Cause it is still running on stone age technology...










Did Dodge ever figure out how to keep an automatic on the road for more than 30,000 miles yet or are they still working on that yet...


----------



## Philbilly2 (Aug 25, 2007)

K.C.C. said:


> Philbilly, do you know where the ambient air temperature element is located from the factory?


Look right below the Chevy logo threw your grill to the passenger side.


----------



## Mark Oomkes (Dec 10, 2000)

Philbilly2 said:


> Cause it is still running on stone age technology...
> 
> 
> 
> ...












Only the second truck that I drive that's made it to 100k on a tranny. And this one's tuned.


----------



## Philbilly2 (Aug 25, 2007)

Mark Oomkes said:


> View attachment 186723
> 
> 
> Only the second truck that I drive that's made it to 100k on a tranny. And this one's tuned.


Fake news... :laugh:


----------



## Philbilly2 (Aug 25, 2007)

Mark Oomkes said:


> View attachment 186723
> 
> 
> Only the second truck that I drive that's made it to 100k on a tranny. And this one's tuned.

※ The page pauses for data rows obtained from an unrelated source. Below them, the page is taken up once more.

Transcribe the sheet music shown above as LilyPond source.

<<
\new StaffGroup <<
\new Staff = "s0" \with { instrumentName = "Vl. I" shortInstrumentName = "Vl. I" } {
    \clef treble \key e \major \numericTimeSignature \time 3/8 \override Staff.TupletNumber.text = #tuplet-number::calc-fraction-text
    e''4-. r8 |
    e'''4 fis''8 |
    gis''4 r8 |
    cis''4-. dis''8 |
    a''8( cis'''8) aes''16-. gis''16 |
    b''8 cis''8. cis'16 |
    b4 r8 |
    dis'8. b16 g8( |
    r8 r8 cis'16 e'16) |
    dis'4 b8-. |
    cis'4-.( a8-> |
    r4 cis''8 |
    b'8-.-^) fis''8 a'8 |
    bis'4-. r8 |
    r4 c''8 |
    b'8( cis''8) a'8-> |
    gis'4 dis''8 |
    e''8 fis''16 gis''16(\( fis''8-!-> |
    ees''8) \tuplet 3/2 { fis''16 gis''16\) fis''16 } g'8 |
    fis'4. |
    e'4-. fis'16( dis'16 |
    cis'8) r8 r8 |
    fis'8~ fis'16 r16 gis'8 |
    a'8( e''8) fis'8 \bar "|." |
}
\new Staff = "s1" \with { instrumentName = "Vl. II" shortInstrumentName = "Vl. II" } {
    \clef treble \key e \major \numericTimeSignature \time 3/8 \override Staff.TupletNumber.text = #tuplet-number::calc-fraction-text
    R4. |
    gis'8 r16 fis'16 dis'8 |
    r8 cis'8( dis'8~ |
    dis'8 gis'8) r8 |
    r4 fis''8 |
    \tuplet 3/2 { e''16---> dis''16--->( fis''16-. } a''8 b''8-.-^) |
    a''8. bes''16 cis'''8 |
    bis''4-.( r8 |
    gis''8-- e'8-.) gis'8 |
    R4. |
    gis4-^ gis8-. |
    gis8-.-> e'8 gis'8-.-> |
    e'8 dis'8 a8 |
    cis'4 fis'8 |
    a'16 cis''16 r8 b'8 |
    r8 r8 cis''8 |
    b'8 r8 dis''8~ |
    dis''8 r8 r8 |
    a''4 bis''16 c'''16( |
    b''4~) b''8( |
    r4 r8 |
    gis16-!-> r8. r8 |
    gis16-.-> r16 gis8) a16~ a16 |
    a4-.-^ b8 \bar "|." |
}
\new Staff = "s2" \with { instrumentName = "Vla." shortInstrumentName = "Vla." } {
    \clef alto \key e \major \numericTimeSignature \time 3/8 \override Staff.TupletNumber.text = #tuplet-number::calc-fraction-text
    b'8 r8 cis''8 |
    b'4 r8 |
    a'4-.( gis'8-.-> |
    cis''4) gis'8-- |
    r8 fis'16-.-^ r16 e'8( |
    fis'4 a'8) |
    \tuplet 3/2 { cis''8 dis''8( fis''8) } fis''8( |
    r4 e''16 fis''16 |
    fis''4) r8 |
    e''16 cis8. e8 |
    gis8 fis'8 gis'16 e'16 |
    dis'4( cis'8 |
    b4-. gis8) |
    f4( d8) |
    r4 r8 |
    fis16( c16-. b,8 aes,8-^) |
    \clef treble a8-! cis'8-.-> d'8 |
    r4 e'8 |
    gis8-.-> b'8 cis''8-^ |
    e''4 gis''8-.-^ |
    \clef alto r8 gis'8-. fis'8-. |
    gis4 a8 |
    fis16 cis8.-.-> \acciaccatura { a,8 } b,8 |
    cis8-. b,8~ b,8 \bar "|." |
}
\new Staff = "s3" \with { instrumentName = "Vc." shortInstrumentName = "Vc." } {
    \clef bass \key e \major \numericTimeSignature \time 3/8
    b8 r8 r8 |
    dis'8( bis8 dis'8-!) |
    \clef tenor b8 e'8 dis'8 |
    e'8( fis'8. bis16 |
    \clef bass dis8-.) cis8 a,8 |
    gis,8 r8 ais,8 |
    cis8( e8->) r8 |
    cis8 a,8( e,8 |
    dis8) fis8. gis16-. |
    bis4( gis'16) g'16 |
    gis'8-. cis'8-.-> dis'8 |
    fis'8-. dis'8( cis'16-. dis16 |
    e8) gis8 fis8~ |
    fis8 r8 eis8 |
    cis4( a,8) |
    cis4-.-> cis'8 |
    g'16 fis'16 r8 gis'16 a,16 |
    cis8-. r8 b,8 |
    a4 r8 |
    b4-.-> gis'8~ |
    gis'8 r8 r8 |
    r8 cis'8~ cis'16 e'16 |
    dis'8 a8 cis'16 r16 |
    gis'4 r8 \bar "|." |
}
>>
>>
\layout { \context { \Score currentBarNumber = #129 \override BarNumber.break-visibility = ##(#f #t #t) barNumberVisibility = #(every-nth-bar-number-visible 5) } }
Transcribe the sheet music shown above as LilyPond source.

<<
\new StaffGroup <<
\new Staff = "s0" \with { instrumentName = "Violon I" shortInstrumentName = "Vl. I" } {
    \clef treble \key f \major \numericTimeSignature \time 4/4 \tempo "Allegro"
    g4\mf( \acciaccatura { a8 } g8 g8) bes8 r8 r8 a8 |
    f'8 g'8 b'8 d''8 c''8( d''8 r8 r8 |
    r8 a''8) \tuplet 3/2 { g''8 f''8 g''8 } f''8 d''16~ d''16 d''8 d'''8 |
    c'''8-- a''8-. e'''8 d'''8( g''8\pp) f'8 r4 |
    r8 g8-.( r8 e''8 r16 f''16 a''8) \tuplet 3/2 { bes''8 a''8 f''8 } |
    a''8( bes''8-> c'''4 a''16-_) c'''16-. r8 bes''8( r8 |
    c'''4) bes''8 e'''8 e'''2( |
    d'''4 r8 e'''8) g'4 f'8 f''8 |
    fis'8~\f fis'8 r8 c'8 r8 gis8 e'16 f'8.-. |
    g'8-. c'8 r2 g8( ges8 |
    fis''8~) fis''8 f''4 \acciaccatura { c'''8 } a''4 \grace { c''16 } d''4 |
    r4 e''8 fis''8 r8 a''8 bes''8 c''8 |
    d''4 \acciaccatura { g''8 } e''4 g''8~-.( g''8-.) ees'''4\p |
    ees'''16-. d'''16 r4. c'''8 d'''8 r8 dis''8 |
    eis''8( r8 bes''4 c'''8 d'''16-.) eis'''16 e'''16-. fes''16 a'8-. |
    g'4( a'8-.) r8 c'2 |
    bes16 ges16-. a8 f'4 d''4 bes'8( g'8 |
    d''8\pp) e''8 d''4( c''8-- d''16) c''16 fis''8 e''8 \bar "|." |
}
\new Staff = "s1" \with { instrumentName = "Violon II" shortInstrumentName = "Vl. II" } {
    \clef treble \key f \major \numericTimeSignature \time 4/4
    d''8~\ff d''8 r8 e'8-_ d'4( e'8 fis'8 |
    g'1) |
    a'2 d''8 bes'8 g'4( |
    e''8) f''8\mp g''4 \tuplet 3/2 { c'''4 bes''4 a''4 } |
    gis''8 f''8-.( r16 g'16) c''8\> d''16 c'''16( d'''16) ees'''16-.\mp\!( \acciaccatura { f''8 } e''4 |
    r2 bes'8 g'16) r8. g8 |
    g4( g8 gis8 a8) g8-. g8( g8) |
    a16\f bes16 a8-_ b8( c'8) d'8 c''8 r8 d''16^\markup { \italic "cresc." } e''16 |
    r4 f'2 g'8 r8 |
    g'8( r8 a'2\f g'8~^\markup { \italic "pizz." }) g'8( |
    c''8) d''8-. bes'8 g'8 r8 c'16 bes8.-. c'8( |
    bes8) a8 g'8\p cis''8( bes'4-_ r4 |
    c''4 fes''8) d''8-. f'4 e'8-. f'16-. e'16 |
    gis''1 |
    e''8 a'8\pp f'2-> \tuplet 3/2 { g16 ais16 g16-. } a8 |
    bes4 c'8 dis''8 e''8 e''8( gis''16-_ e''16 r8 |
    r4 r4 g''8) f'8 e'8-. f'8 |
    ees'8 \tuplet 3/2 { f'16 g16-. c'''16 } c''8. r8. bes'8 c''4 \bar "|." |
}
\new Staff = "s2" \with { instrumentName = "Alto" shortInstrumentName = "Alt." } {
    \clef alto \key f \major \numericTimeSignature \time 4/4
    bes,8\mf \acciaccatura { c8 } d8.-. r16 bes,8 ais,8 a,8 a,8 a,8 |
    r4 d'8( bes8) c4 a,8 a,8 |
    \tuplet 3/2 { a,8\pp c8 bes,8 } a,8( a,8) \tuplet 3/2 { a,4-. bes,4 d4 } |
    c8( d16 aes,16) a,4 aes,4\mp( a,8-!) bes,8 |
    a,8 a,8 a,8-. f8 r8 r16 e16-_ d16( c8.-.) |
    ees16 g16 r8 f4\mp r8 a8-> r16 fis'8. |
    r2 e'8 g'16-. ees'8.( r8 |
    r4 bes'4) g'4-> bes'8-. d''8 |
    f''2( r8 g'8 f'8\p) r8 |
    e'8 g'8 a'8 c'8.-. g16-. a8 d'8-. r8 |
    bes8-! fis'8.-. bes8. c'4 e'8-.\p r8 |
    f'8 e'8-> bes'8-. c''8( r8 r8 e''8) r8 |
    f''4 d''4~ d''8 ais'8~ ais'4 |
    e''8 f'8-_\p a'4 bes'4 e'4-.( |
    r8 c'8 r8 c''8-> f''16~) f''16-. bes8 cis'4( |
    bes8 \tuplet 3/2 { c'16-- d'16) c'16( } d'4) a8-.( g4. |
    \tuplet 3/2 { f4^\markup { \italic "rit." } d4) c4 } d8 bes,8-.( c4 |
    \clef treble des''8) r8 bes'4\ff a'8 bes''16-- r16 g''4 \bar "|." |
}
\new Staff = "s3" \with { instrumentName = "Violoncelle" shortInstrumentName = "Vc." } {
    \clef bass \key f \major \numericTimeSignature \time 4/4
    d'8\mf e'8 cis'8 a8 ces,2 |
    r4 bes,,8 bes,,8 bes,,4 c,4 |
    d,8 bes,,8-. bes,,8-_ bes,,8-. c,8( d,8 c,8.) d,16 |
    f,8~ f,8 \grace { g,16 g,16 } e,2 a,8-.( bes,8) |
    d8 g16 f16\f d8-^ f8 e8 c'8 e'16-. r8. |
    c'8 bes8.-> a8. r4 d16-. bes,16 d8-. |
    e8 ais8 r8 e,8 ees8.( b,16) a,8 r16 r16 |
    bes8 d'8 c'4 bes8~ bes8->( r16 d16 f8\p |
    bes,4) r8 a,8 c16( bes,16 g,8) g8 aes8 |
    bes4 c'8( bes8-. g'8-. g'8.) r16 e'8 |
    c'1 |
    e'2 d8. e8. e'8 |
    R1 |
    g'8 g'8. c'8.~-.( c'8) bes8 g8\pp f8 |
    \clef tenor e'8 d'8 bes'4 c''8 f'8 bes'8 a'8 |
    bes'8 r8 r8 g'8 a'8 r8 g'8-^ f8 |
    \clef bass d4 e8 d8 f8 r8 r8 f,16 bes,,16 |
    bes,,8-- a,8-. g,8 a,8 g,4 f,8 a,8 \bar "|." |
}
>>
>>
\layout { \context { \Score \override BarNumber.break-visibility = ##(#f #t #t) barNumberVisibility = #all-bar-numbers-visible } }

That one got that Aisin trans in it?


----------



## Mark Oomkes (Dec 10, 2000)

Philbilly2 said:


> That one got that Aisin trans in it?


No...Dodge is too stupid. Can't get one in a 2500. Although I can get a 3500 with a 6.4 and an Aisin.

Idiots


----------



## Philbilly2 (Aug 25, 2007)

Mark Oomkes said:


> No...Dodge is too stupid.
> Idiots


We just agreed on something.... :laugh:


----------



## Mark Oomkes (Dec 10, 2000)

Philbilly2 said:


> We just agreed on something.... :laugh:


Eye gnu ewe wood ketch et...


----------



## Philbilly2 (Aug 25, 2007)

Philbilly2 said:


> Look right below the Chevy logo threw your grill to the passenger side.


Picture is worth 1000 words


----------



## K.C.C. (Jan 23, 2014)

Thanks Phil! I'll take a look this afternoon.

Much appreciated.


----------